Entries:
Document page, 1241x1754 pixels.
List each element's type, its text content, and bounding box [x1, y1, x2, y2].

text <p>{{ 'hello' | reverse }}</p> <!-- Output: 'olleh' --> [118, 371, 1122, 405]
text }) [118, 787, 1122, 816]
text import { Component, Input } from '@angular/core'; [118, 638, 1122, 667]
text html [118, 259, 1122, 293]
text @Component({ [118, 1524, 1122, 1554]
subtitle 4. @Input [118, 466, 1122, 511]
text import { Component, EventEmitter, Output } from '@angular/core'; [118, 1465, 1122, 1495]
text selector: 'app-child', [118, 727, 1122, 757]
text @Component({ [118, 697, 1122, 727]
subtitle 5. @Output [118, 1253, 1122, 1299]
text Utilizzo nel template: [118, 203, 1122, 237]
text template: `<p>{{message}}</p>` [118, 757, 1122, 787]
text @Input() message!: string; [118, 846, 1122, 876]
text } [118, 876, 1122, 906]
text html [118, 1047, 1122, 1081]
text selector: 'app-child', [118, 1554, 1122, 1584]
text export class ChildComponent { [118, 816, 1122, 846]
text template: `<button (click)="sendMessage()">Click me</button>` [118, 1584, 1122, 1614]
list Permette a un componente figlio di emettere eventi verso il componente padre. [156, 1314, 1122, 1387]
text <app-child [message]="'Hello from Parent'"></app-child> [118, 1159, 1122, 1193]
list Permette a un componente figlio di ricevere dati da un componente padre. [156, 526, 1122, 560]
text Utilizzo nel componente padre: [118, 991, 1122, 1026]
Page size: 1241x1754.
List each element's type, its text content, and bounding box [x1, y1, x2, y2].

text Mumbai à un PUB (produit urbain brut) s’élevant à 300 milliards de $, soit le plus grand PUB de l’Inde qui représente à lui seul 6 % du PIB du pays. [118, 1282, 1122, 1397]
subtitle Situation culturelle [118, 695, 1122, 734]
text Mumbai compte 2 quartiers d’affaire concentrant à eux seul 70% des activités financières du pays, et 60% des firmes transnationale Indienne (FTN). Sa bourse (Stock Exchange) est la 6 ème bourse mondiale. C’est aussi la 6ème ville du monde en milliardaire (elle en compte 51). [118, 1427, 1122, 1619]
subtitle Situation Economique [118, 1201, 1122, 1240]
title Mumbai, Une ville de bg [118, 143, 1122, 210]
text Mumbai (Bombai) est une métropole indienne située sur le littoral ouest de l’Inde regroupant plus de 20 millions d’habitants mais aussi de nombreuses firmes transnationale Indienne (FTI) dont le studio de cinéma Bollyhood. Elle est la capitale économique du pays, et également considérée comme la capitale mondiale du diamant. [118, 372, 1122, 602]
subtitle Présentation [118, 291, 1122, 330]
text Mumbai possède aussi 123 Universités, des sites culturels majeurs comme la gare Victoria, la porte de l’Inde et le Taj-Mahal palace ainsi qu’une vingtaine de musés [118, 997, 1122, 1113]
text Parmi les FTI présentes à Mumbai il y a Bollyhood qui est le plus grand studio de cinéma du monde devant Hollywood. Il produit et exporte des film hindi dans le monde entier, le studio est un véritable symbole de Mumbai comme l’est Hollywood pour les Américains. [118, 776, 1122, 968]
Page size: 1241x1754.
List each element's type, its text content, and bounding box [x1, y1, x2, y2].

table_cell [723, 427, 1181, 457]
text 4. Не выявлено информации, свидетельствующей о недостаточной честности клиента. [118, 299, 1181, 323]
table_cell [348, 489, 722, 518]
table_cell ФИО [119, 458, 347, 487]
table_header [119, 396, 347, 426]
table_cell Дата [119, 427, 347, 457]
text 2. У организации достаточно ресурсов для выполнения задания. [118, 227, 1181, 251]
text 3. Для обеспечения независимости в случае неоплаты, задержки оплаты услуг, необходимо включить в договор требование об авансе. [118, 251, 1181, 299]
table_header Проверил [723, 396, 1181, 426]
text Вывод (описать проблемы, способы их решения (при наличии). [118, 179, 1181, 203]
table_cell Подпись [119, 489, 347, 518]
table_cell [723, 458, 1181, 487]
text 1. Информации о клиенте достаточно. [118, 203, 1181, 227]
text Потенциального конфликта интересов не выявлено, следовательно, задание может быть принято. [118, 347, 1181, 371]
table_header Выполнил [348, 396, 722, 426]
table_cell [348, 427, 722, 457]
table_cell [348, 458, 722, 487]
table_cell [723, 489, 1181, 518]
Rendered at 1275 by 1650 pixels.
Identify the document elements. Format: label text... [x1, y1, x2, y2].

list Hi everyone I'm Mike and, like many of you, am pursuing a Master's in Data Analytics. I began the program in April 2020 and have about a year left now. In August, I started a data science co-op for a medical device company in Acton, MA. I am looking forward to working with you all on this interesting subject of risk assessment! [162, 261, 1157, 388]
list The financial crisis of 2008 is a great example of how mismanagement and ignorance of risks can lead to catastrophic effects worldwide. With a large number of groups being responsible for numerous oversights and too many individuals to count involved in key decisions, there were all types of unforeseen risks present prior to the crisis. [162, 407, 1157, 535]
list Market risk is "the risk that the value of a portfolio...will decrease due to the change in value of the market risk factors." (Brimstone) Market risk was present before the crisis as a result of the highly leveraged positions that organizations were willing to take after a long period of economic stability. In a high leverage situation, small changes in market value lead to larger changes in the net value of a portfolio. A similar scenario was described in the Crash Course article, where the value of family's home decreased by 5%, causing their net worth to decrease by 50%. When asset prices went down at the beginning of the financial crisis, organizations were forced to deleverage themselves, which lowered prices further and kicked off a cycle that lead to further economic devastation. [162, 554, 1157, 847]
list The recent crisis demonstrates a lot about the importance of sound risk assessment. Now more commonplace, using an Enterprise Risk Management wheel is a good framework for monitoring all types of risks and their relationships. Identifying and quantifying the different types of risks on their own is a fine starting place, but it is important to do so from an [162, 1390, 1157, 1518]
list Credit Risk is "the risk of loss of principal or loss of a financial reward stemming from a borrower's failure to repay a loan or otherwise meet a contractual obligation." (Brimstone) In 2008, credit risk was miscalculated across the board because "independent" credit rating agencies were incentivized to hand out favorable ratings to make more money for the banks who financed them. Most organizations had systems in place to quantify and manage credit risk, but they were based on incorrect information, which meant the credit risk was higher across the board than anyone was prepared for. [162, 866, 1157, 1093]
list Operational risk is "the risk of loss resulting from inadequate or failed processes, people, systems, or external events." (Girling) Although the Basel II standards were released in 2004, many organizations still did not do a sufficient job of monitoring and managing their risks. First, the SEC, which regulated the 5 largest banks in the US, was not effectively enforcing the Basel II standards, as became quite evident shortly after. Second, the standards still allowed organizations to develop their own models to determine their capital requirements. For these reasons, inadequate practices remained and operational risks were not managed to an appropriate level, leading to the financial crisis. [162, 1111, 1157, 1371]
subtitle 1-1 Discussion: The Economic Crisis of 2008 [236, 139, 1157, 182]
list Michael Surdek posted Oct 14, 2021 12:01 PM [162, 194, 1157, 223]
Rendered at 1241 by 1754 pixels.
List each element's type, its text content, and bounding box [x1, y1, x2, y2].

Directions for this task: Copy the data from the line with "371, 1122, 405]" to the line with "text html [118, 259, 1122, 293]", switching "Input" to "Output" and leaving everything else the same.

Result below:
text <p>{{ 'hello' | reverse }}</p> <!-- Output: 'olleh' --> [118, 371, 1122, 405]
text }) [118, 787, 1122, 816]
text import { Component, Output } from '@angular/core'; [118, 638, 1122, 667]
text html [118, 259, 1122, 293]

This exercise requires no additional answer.